The Riding Analogy

Every rider struggles to express their love of machine and open road to non-riders. Real non-riders, ones who have never felt the rush of wind or seen the blur of asphalt.

Anyone who has operated a motorcycle or ridden as a passenger, must surely see the allure. Some will not be willing to face the inherent dangers of such an activity. They may be willing to forego the joy it offers for a semblance of greater safety. But they at least have felt the pull of freedom and heard its siren song of exhaust. They ‘get it’, the why of our choice to ride.

For those who have done neither, it is an elusive thing to describe, this connection, this passion, this feeling of being in such a greater sense. We as riders know one thing. If you haven’t experienced it, we are left without a frame of reference from which to describe it to you. When asked, no answer can provide all that is needed for you to ‘get it’, and thus every answer falls short of answering any whys.

As a rider, I am very aware of this evasive quarry that is sufficient explanation. As a writer, even more so struck by the lack of qualitative words that I can hobble together to provide any insight. I am left with the tried and true method of analogy. The hopes that comparison will offer clarity, ever knowing it too may well fall short of expectations.

Let me start this analogy by saying I am not a baseball fan. I played a couple years of little league in my youth, but I was never drawn to the sport as a participant. However, my own limited personal experience with the sport as a spectator is also my best analogy.

On television, I find it unwatchable. The lack of action and monotonous drone of commentator conspire to put me to sleep within minutes. I must push through the pain for the reward of seeing who wins, though any one-minute recap would do the same. It is the same as the environmentally controlled ambiance of driving in your car alone. Close-ups and replays traded for the wider view. Make it nighttime and put some talk radio on the dial and you would likely have the same narcoleptic effect. But at least you get to where you were going as your reward.

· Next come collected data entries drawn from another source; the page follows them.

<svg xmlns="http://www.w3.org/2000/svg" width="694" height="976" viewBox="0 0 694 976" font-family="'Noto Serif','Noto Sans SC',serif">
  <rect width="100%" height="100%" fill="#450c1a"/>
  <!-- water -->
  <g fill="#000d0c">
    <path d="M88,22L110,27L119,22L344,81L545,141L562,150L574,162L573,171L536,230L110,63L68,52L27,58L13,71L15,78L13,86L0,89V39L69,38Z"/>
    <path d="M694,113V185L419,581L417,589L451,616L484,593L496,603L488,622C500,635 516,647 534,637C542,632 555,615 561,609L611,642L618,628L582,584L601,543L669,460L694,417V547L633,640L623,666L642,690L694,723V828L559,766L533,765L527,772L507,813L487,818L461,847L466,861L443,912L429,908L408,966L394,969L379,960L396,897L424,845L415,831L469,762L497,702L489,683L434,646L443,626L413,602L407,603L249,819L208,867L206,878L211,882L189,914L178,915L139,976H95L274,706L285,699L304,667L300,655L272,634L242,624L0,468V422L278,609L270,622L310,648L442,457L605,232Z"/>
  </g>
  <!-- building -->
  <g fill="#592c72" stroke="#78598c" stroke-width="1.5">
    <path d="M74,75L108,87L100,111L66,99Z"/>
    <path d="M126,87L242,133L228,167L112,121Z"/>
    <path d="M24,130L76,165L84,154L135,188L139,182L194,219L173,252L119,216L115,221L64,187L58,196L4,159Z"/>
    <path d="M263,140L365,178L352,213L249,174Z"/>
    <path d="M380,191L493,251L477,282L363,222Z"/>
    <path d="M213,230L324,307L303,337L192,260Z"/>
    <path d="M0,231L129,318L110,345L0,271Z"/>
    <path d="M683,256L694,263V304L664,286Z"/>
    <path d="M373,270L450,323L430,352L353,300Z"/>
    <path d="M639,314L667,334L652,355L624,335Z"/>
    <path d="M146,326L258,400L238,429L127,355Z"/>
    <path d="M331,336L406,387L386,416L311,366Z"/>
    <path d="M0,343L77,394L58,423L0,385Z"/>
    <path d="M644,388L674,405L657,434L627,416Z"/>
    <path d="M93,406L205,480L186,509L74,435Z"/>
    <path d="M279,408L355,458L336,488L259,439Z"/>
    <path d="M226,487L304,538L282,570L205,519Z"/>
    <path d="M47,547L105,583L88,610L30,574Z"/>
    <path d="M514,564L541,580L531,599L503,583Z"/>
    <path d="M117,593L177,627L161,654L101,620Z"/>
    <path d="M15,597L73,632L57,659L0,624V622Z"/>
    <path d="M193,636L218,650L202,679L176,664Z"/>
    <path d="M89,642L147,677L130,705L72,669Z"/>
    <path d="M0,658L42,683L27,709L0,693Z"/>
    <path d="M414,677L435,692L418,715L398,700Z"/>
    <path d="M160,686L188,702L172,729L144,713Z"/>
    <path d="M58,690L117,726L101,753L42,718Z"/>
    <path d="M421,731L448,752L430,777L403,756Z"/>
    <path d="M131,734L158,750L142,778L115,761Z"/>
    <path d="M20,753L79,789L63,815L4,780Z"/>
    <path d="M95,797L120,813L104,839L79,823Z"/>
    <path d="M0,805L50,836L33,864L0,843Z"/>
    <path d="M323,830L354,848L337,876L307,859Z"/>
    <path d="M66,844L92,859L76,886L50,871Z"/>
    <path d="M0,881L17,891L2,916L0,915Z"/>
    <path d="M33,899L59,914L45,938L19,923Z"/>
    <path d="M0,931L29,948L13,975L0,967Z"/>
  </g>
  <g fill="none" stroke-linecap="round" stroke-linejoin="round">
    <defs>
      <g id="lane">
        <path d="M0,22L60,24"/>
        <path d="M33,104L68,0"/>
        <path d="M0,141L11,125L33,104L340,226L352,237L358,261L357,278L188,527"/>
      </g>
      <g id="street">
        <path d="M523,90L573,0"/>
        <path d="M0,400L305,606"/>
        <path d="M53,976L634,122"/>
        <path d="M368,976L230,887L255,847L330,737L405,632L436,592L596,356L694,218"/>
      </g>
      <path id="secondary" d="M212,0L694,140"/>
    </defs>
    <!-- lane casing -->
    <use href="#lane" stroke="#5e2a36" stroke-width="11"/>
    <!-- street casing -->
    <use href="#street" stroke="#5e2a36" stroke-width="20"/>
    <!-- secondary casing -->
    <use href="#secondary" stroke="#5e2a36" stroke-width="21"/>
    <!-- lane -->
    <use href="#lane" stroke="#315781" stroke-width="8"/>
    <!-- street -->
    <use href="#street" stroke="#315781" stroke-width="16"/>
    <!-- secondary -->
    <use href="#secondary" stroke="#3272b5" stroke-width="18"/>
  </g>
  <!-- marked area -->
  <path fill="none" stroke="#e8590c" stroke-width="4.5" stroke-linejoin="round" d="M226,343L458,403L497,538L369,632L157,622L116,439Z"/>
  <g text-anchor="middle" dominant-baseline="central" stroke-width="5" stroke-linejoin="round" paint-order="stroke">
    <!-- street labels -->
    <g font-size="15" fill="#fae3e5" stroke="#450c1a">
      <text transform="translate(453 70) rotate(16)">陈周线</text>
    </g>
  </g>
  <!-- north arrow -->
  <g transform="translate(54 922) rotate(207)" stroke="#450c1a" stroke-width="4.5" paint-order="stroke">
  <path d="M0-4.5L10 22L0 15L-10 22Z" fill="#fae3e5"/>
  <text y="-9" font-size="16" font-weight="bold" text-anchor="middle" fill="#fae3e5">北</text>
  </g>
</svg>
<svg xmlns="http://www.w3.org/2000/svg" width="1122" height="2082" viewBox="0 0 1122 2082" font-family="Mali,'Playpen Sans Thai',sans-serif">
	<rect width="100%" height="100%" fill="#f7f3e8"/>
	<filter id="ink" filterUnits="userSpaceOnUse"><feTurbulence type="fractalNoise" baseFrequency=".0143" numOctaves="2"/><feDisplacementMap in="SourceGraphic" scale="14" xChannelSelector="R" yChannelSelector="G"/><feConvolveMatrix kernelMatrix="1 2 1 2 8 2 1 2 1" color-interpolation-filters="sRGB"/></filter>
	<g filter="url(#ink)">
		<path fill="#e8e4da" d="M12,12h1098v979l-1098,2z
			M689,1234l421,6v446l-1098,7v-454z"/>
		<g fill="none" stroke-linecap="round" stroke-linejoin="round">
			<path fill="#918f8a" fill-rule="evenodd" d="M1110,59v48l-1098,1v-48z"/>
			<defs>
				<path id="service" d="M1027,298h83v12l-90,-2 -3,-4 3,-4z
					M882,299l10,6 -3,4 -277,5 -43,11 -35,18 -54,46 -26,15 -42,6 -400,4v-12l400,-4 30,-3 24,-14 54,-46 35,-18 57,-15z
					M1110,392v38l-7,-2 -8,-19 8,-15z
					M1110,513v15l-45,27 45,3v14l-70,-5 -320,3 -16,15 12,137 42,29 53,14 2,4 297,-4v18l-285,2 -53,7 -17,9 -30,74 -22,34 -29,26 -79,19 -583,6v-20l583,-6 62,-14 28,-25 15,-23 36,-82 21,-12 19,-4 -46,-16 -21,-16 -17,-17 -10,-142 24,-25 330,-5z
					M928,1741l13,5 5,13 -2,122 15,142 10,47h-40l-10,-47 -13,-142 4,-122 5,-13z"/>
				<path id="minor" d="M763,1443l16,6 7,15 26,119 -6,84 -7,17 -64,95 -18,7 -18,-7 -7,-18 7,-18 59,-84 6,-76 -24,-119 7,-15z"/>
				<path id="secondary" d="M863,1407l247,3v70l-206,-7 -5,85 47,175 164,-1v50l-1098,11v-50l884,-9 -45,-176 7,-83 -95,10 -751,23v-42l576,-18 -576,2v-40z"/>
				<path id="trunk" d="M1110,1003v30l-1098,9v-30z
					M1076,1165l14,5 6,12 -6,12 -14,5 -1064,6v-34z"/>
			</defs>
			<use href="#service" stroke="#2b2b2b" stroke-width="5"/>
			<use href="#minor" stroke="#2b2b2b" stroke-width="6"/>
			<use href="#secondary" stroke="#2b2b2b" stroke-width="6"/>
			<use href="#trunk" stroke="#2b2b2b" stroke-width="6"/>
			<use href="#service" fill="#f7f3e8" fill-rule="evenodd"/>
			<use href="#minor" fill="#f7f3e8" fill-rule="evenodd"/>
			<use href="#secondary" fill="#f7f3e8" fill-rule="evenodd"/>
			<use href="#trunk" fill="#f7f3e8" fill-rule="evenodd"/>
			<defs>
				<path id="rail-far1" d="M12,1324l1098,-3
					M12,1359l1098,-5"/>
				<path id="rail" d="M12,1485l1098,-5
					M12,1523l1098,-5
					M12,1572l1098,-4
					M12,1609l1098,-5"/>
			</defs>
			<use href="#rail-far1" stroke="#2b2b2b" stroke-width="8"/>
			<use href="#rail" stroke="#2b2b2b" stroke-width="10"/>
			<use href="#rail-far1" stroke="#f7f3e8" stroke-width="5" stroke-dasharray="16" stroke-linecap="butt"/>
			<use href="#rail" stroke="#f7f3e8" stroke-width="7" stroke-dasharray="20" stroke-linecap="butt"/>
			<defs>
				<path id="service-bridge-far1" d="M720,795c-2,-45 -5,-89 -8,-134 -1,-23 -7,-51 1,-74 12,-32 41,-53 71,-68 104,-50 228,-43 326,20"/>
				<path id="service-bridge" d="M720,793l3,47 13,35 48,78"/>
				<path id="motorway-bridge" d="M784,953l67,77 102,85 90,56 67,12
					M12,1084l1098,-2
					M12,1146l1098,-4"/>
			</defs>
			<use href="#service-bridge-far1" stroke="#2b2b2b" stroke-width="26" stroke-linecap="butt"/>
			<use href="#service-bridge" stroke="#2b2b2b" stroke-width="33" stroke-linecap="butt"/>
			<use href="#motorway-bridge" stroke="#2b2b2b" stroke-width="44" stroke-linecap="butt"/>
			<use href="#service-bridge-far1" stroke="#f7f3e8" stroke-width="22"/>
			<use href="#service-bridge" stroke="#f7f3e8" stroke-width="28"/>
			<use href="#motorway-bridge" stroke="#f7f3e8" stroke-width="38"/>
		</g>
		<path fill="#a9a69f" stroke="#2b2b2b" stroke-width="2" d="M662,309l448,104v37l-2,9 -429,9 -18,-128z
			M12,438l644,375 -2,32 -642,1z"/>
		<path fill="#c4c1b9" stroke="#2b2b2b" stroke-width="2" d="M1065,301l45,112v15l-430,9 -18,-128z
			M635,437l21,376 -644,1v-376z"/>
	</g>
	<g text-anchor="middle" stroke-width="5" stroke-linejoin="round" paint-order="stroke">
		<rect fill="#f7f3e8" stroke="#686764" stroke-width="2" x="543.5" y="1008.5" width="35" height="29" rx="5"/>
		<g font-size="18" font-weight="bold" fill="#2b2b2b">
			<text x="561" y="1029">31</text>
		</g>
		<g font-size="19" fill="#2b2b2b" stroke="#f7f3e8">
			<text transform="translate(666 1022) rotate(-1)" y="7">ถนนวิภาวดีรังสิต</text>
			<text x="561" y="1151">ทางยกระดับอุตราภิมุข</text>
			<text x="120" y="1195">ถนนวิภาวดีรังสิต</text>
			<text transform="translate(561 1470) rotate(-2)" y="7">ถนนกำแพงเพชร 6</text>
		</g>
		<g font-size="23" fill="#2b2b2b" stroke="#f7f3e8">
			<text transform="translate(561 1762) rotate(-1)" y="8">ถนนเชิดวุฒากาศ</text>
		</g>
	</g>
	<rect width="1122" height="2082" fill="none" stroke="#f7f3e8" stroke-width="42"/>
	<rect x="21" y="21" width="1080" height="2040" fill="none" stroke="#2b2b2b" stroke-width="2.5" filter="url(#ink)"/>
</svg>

 My first experience with attending a game came from inside a well-appointed club box. The addition of friends and food made the experience much more bearable. And although present at the game, we seemed completely happy to glance at the televisions around, on occasion, to track the score. The surroundings no less sheltered. The view available restricted by social distraction and convenience of televised frame. Until a last glance offers the reward of a final score. Likewise, your car can be enhanced by company and your travel may gain the status of ‘road trip’, when tweeted by friends staring at even smaller screens, as the world goes by outside their windows. Your car and experience a bit fuller, but your destination still your reward.

 Then I had the opportunity to attend a game in the stands, right along the first base line. This experience was amazing. The crack of bat and roaring crowd adding to the fervor. The smell of roasted peanuts and stale beer planting you firmly in where you are. The view of the entire field and raucous fans in the stands, create a multi-stage performance to rival any. The attention now given to the dangers of a foul ball require a focus on what is at hand on the field. Gone is the arbitrary simple existence of just being there, you are fully engaged in the competition evolving in front of you. Aware of what transpires and how it may affect you. When the final pitch is thrown and the winner declared, you will have reached that same goal with greater joy and appreciation. It will not be the score that is the reward, but the journey to get there.

 That’s what riding is to us. Driving your car is like watching baseball on television. Riding is being at the game. Destination is never our reward. It is simply a goal. Our reward lies in all the miles in between.

5 Responses to “The Riding Analogy”
  1. Your analogy gave a great perspective!

  2. edward dougherty says:

    Great read leads to a better understanding to the non rider.
    Just one critique…. What you couldn’t find a Phillies pic for you opening photo???